Organize and code your churn survey responses into clear themes so you can identify the real reasons customers are leaving and take action to reduce churn.
The template
Response Collection
List every churn survey response you received in this period, including the cancellation reason category selected and any open-text answers.
Example: 47 responses collected from exit survey triggered at cancellation — Q: "What was the main reason you cancelled?" + open text field. Responses exported from Typeform on 2024-03-31.
Theme Coding
Group responses into 4–6 recurring themes by reading through all answers and tagging each response with a short label that captures the core issue.

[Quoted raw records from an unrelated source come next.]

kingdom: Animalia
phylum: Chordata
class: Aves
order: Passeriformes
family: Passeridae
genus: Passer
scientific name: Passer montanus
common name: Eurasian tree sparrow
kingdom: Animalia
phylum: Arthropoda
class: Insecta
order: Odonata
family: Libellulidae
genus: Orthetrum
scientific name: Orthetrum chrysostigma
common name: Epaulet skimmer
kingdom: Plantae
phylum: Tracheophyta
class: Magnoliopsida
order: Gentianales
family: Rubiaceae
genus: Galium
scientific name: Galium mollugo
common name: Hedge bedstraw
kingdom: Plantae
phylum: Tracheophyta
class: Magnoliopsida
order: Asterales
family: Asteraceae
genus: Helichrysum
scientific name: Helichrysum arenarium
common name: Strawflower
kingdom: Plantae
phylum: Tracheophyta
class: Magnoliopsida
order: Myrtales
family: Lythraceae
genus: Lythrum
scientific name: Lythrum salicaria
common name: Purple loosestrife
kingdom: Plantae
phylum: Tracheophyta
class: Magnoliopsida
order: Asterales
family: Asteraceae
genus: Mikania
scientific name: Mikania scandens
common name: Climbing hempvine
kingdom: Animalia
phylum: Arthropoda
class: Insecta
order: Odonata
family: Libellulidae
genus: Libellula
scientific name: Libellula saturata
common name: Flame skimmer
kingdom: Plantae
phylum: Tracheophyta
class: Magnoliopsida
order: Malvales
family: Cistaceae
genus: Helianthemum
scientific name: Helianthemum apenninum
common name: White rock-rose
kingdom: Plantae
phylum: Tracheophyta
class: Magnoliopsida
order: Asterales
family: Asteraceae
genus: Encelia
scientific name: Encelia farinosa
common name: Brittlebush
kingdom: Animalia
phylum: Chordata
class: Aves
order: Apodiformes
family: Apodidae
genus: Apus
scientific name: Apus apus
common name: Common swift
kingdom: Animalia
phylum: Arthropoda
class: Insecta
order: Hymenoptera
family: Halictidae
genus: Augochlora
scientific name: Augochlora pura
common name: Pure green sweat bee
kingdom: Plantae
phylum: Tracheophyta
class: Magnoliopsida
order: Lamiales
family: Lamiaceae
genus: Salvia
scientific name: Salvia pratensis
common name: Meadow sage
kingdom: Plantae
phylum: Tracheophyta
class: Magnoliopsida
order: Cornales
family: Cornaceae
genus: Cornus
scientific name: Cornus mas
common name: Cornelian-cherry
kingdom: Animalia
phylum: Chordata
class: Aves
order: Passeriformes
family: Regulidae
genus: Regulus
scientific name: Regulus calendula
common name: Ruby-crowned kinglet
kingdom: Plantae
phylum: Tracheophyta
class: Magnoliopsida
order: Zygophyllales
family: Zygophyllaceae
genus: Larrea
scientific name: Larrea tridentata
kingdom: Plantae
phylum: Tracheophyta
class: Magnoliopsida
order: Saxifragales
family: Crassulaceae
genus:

Example: Tags used: "Too expensive" (18 responses), "Missing feature" (11 responses), "Switched to competitor" (8 responses), "Not using it enough" (6 responses), "Poor onboarding" (4 responses).
Supporting Quotes
Pull 2–3 direct quotes per theme that best represent what customers said in their own words.
Example: Theme — Too expensive: "We went over budget and your plan jumped $200 when we hit the user limit." / "Honestly great product but we're a small team and can't justify it right now."
Action & Owner
For each theme, write one specific action to take and assign it to the team or person responsible for following up.
Example: Theme — Missing feature: Action: Add CSV export to Q2 roadmap and send update email to churned users who requested it. Owner: Product (Maya), deadline 2024-04-30.
How to use it
Export your responses Download all churn survey responses from your survey tool or CRM and paste them into a spreadsheet with one response per row.
Read and tag each response Go through every response and assign one or two short theme labels per row — aim for no more than 6 distinct themes total.
Count and rank themes Tally how many responses fall under each theme and sort them from most to least frequent to identify your top churn drivers.
Write actions and share For each top theme, define one concrete next step, assign an owner, and share the summary with your product, CS, and leadership teams.
What it looks like filled in
Pricing & Plan Limits
"We hit the seat limit and the jump to the next tier was just too steep for a team our size."
→ Introduce a mid-tier plan between Starter and Growth to reduce price-driven churn at the seat limit.
Missing Key Feature
"We really needed a Salesforce integration and kept waiting for it — eventually we had to move on."
→ Prioritize Salesforce integration in Q3 and proactively reach out to churned users once it ships.
Low Engagement / Didn't Get Value
"We signed up with good intentions but never really got set up properly — it just sat there unused."
→ Trigger a guided onboarding check-in at day 14 for accounts that haven't completed core setup steps.
Why teams skip the template
Manually tagging hundreds of responses takes hours Reading and coding every open-text response by hand is time-consuming and consistency breaks down as fatigue sets in — especially across large response sets or multiple team members tagging independently.
Themes shift based on who does the analysis Two people reading the same churn responses often label them differently, making it hard to track themes reliably over time or compare results quarter to quarter.
Insights sit in a spreadsheet instead of driving action By the time the analysis is finished and formatted into a shareable summary, the findings are already weeks old and the momentum to act on them has faded.